## Page text

■ ■ ■ ■ ■

Re: Offending My Tender Sensibilities -OR- OLTP on a Star Schema

From: Kevin Grittner <kgrittn(at)ymail(dot)com>
To: Roy Anderson <roy(dot)anderson(at)gmail(dot)com>, pgsql <pgsql-general(at)postgresql(dot)org>
Subject: Re: Offending My Tender Sensibilities -OR- OLTP on a Star Schema
Date: 2014-03-04 20:15:41
Message-ID: 1393964141.1266.YahooMailNeo@web122301.mail.ne1.yahoo.com
Views: Raw Message | Whole Thread | Download mbox | Resend email
Thread:
Lists: pgsql-general

Roy Anderson <roy(dot)anderson(at)gmail(dot)com> wrote:

> We have an OLTP database and no data warehouse. We are currently
> planning out a build for a data warehouse however (possibly using
> Hadoop). "X" is recommending that we convert our current,
> normalized OLTP database into a flattened Star Schema.

■ ■ ■ ■ ■

## Material shown
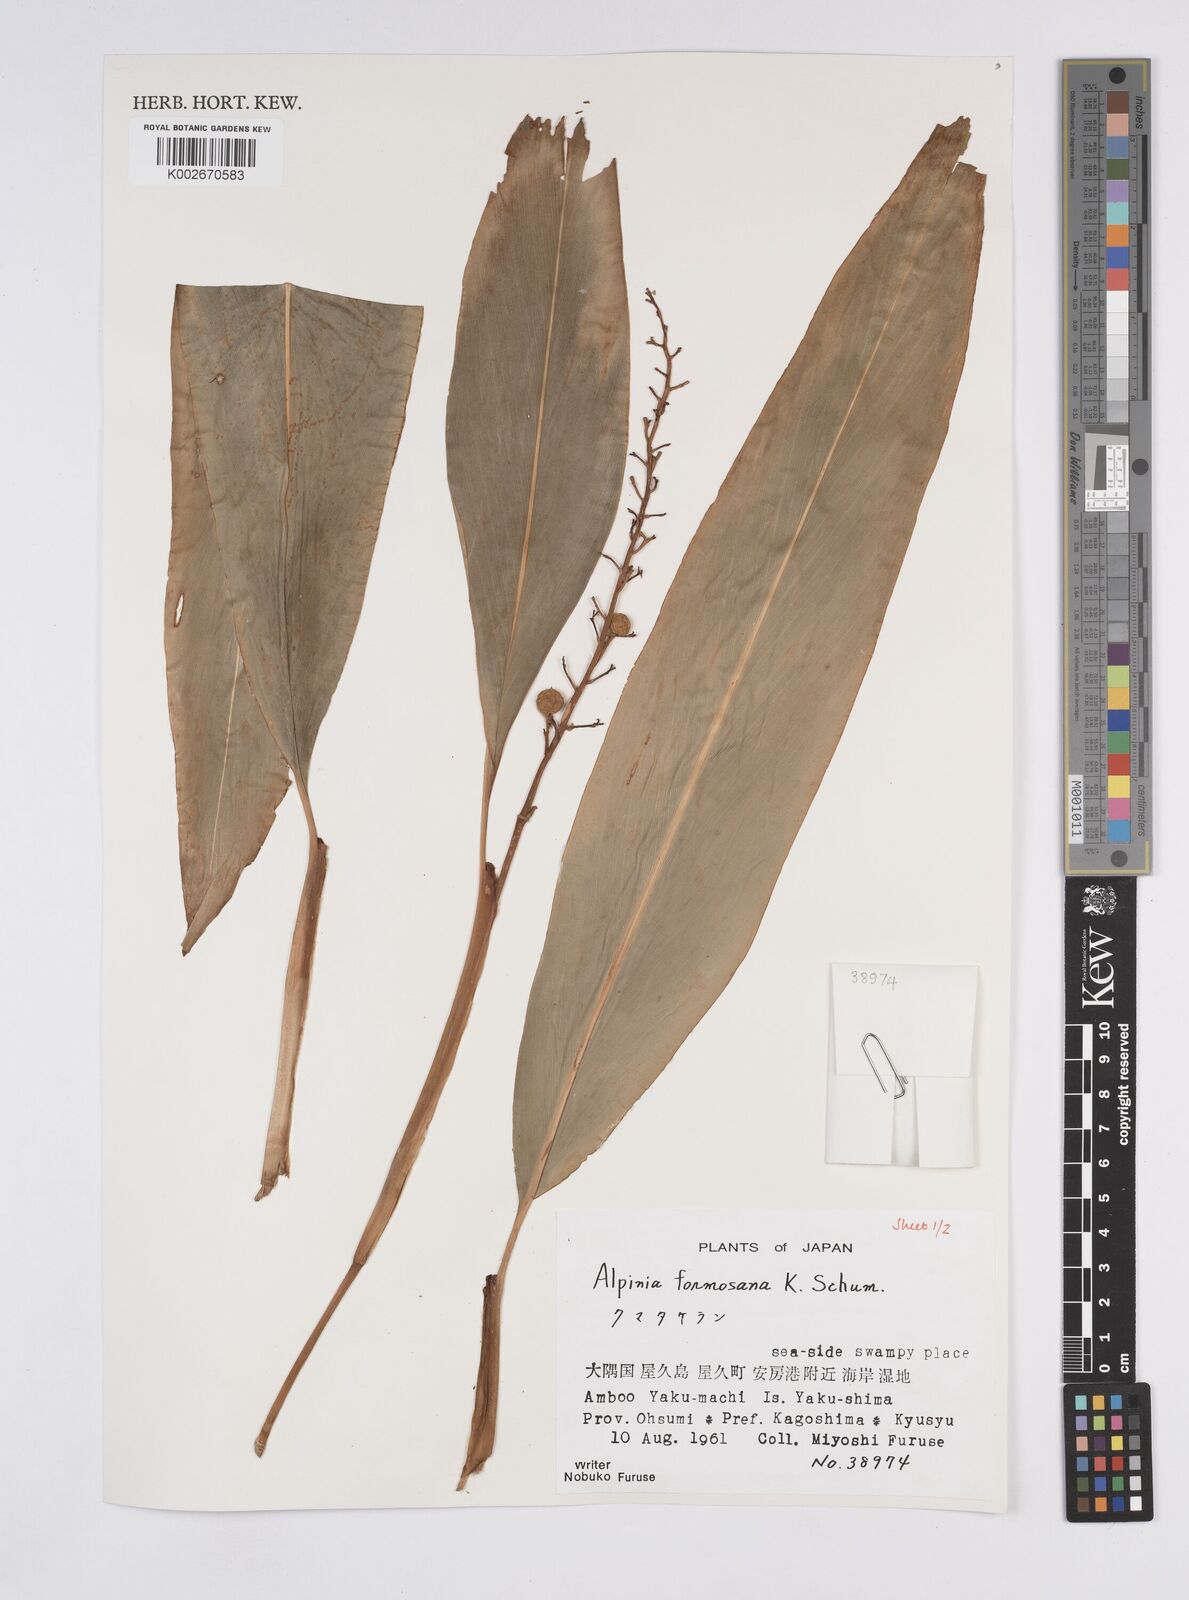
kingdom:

■ ■ ■ ■ ■

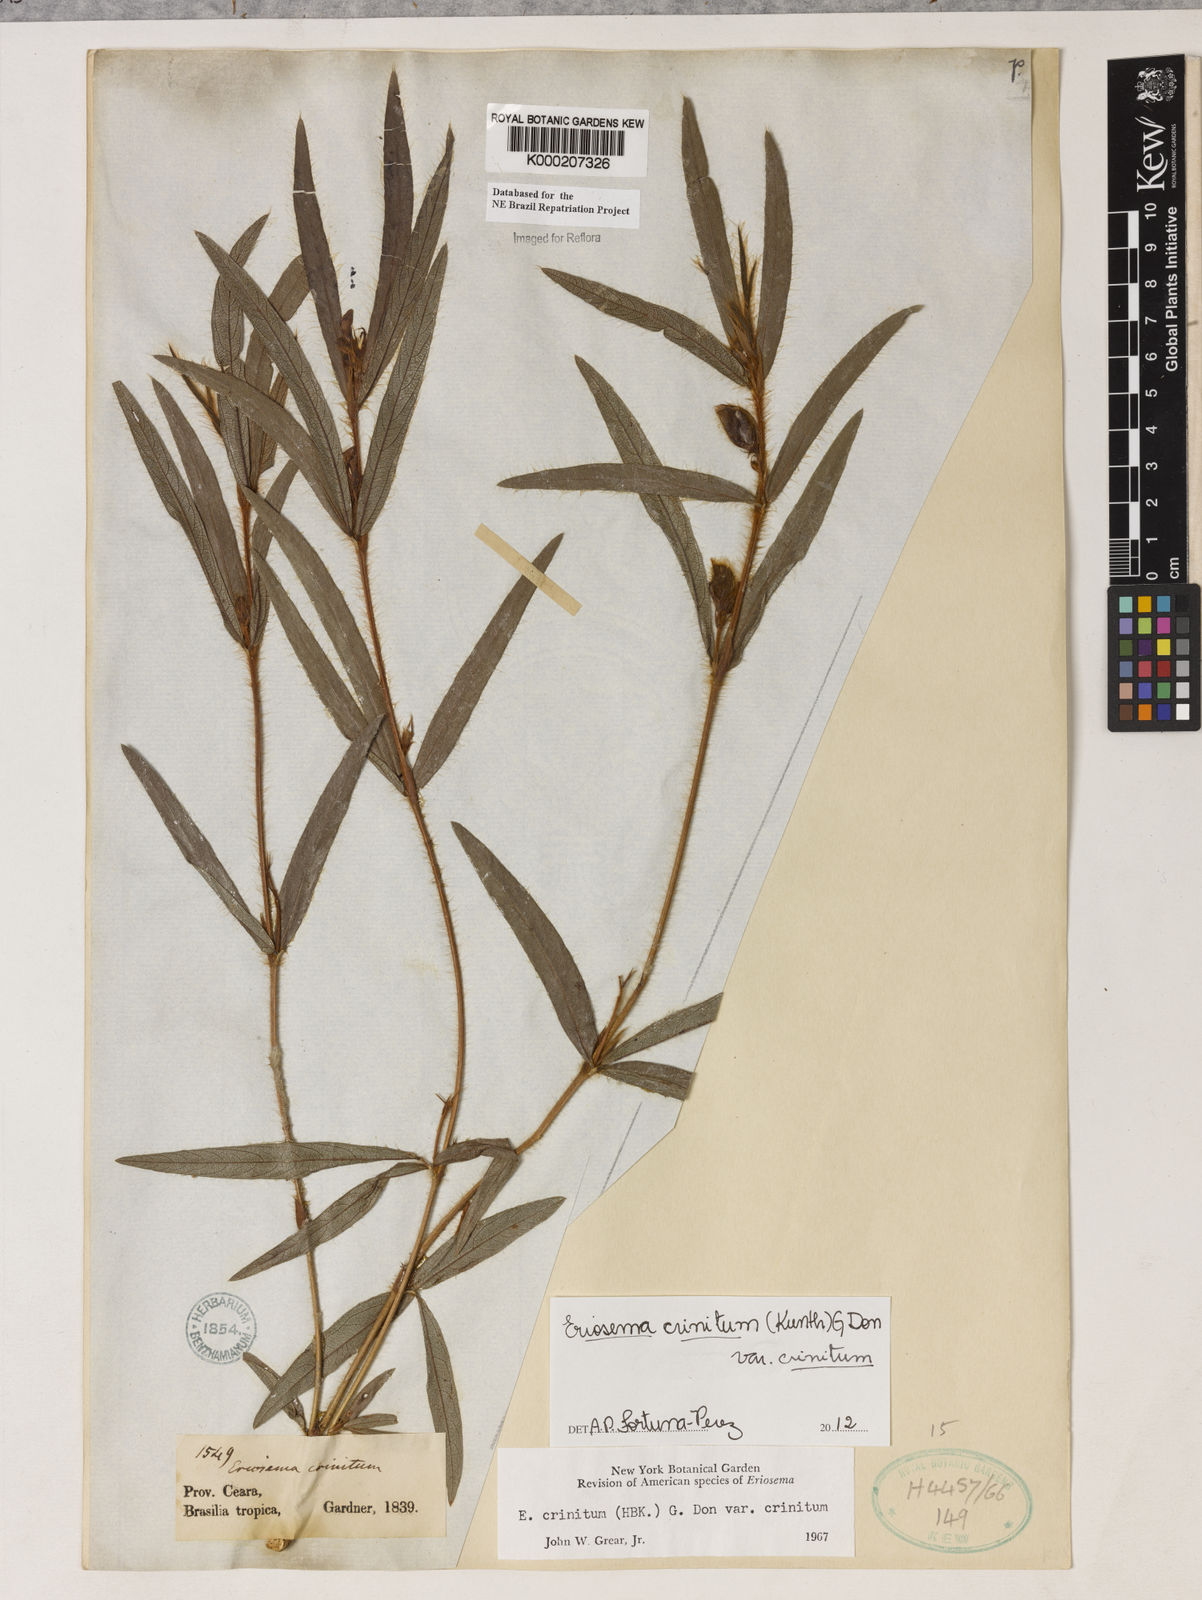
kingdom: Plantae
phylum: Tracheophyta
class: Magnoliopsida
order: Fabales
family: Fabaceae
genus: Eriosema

■ ■ ■ ■ ■

## Task statement
Write what comes next in the mailing-list reply about OLTP on a star schema, starting right after its last quoted line.

## The output
I'm not going to repeat good advice you've already gotten in other
answers, but I will point out that complex reporting off of
normalized data is often much faster if you have been able to use
natural keys, even if you need to go to multi-column primary keys
to do so.  One of the biggest down-sides of synthetic primary keys
(where, for example, you might have a single-column PK column
called "id" in every table) is that forces one particular route to
"navigate" the tables.  With natural keys a complex query often
finds intriguing plans to give the results you ask for using plans
you might never have thought of, and which can be orders of
magnitude faster than the plans which would be possible if the
joins are all done using synthetic keys.

Beyond that, I would say that I would never jump to some "star"
schema automatically.  There are various ways data can be
summarized for faster reporting, and a flattened star schema is
only one option, which is not always the fastest option -- or even
an improvement over 3NF.  At the risk of repeating a little, I
recommend looking at what it would take to generate the reports you
want of the current data; and only denormalize where something is
too slow, using the summarization which appears to be the most
sensible for the use case.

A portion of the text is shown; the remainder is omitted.